Liturgia Pagã

 

Uma questão de jeito

2º Domingo do tempo comum (ano C)

1ª leitura: Livro de Isaías, 62, 1-5

2ª leitura: 1ª Carta aos Coríntios, 12, 4-11

Evangelho: S. João, 2, 1-12

 

Já viram o jeito com que a mãe de Jesus levou o filho? Fez de conta que não reparou na atitude longínqua dele e na resposta aparentemente tão pouco elegante para com a mãe – e logo ele que era tido por ter jeito para falar com toda a gente! Também deve ter feito de conta que não se lembrava do que lhe tinha custado vê-lo a fugir de casa aos 12 anos, e da estranha resposta com que ele se justificou, ao estilo de um adolescente cheio de si. (Na verdade, Jesus não se ficou por esta: quando um dia lhe vieram dizer que a mãe e irmãos o procuravam, respondeu que, para ele, mãe e irmãos só conhecia quem se comportava como filho de Deus – Mateus, 12,46-50).

Contudo, a resposta de Jesus era corrente para dizer que o assunto não lhes dizia respeito ou não era o momento oportuno. Acresce que o termo «mulher» não era depreciativo na cultura grega, em cuja língua foi escrito o Novo Testamento.

É tudo uma questão de jeito: o jeito singelo e feminino da Mãe de Jesus e de como as dicas que ela deixou aos serventes revelam plena confiança na bondade, inteligência e poder do filho. E no final, como não podia deixar de ser (ou não haveria história…), o melhor vinho foi o que resultou desta «embrulhada»!

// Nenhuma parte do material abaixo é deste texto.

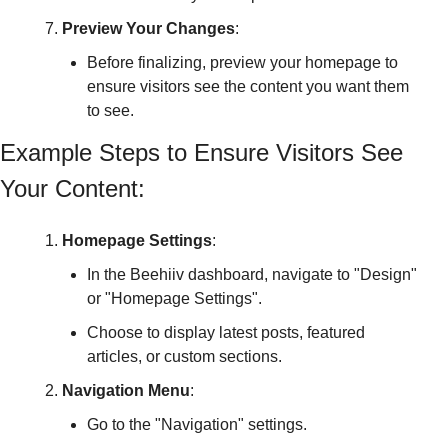
Preview Your Changes
:
Before finalizing, preview your homepage to 
ensure visitors see the content you want them 
to see.
Example Steps to Ensure Visitors See 
Your Content:
Homepage Settings
:
In the Beehiiv dashboard, navigate to "Design" 
or "Homepage Settings".
Choose to display latest posts, featured 
articles, or custom sections.
Navigation Menu
:
Go to the "Navigation" settings.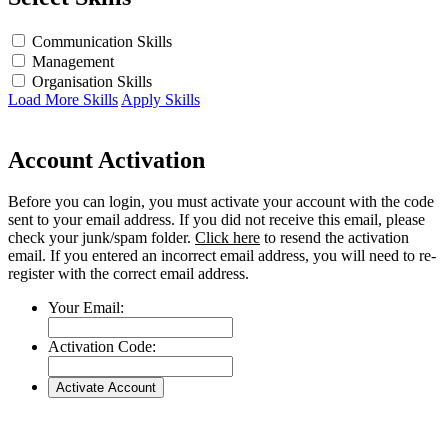
Communication Skills
Management
Organisation Skills
Load More Skills
Apply Skills
Account Activation
Before you can login, you must activate your account with the code
sent to your email address. If you did not receive this email, please
check your junk/spam folder.
Click here
to resend the activation
email. If you entered an incorrect email address, you will need to re-
register with the correct email address.
Your Email:
Activation Code: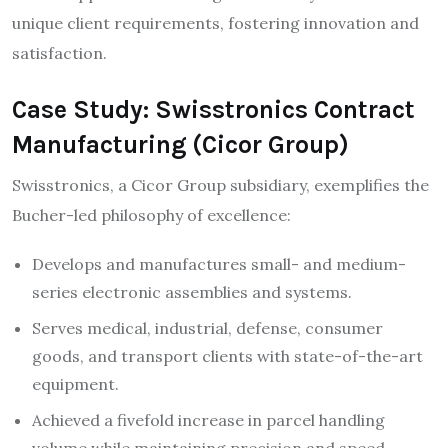
unique client requirements, fostering innovation and
satisfaction.​
Case Study: Swisstronics Contract
Manufacturing (Cicor Group)
Swisstronics, a Cicor Group subsidiary, exemplifies the
Bucher-led philosophy of excellence:
Develops and manufactures small- and medium-
series electronic assemblies and systems.
Serves medical, industrial, defense, consumer
goods, and transport clients with state-of-the-art
equipment.​
Achieved a fivefold increase in parcel handling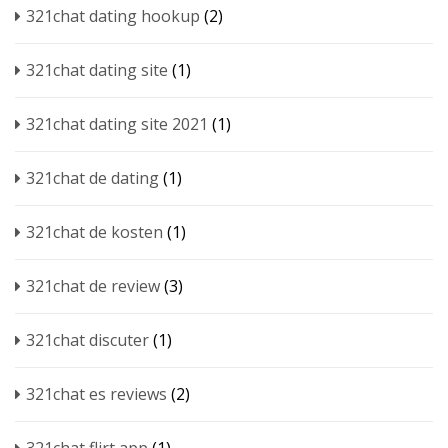
321chat dating hookup
(2)
321chat dating site
(1)
321chat dating site 2021
(1)
321chat de dating
(1)
321chat de kosten
(1)
321chat de review
(3)
321chat discuter
(1)
321chat es reviews
(2)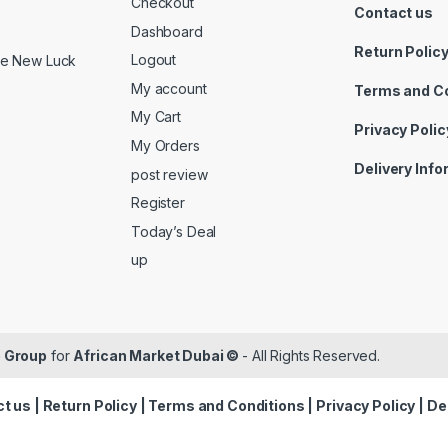
Checkout
Contact us
Dashboard
Return Polic
Logout
ide New Luck
My account
Terms and C
My Cart
Privacy Polic
My Orders
Delivery Inf
post review
Register
Today’s Deal
up
 Group
for
African Market Dubai ©
- All Rights Reserved.
t us
|
Return Policy
|
Terms and Conditions
|
Privacy Policy
|
De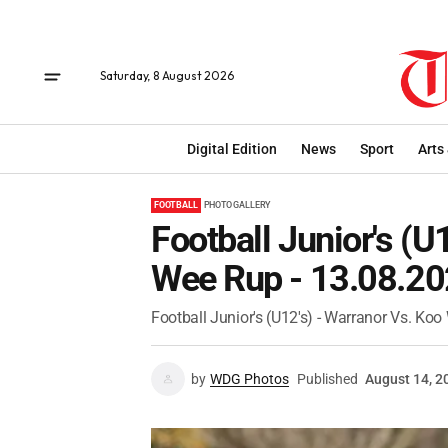
Saturday, 8 August 2026
Digital Edition
News
Sport
Arts
FOOTBALL
PHOTO GALLERY
Football Junior's (U
Wee Rup - 13.08.2
Football Junior's (U12's) - Warranor Vs. Ko
by
WDG Photos
Published
August 14, 2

É também o jeito da prudência: a acção oportuna exige conhecimento dos factos e dos sentimentos das pessoas envolvidas. É assim, para que a solução não se fique por um lusitano «desenrascanço», de vistas curtas e facilmente egoísta ou só espaventoso. Precisamos de muita ginástica para ganhar o jeito de aplicar este grande princípio de acção: o bem particular deve-se enquadrar no maior bem geral possível, gerando harmonia na sociedade.

Para ajudar na festa, fala Isaías da «nova Jerusalém»: dela diz que se hão-de invejar a justiça e a glória. O termo hebraico traduzido por «glória» significa o «peso» de uma coisa, o valor real, a sua importância; o renome e a fama são apenas uma consequência. O termo «justiça» aplica-se a Deus como modelo supremo de toda a integridade; e aplica-se a nós na medida em que reflectimos a justiça divina, construindo aquela cidade humana «com que Deus quer casar»: uma cidade onde os habitantes se esforçam por melhorar os próprios dons – quanto mais diversos, maior riqueza total irão produzir (2ª leitura).

Deus revela-se o maior fã possível do amor humano: trata essa «cidade» como a namorada que um dia há-de ser sua noiva (apesar de muitas vezes ser infiel – basta ler os Profetas!); e Jesus compara o reino de Deus à mais festiva das bodas (Mateus, 22, 1-14).

No evangelho de hoje, Jesus como que é forçado a «mostrar o que vale». Nos termos do próprio evangelista, deu-se aqui «o começo dos sinais» de Jesus – é o único evangelista em que o conceito de «milagre» é expresso pelo termo «sinal» (em grego «semeion», donde deriva «semântica»): sinal daquilo a que importa dar atenção em primeiro lugar.

Toda esta cena pitoresca simboliza a «boa nova» de Cristo e revela o seu jeito de «passar fazendo o bem» (Actos, 10, 38). Nada representa melhor a realidade de Deus na história humana do que um ambiente de festa, de alegria e bem-estar em pleno convívio. Mais ainda se celebramos «a mais-valia» da união dos dois pólos da sexualidade humana, masculina e feminina. É a festa da capacidade de discutir um projecto em comum e de o saber ajustar ao longo da vida. É a combinação dos jeitos – para o que dá jeito até o bom vinho quando usado com jeito…

A abundância de vinho é, na Bíblia, símbolo de uma época florescente. O vinho aparece no princípio e no fim (última ceia) dos evangelhos: como símbolo estimulante da vida, da amizade e do amor e do «testemunho de sangue» de quem viveu a abrir horizontes e a fomentar estratégias de paz e de alegria (ideias tão batidas como levadas pouco a sério). Precisamos de muito jeito para superar os momentos difíceis. É por isso que «nos faz tanto jeito» sabermo-nos reunir para trocar ideias e nos ajudarmos a construir a cidade onde nos sentimos «em casa» e onde até com Deus estamos à vontade à volta da mesma mesa.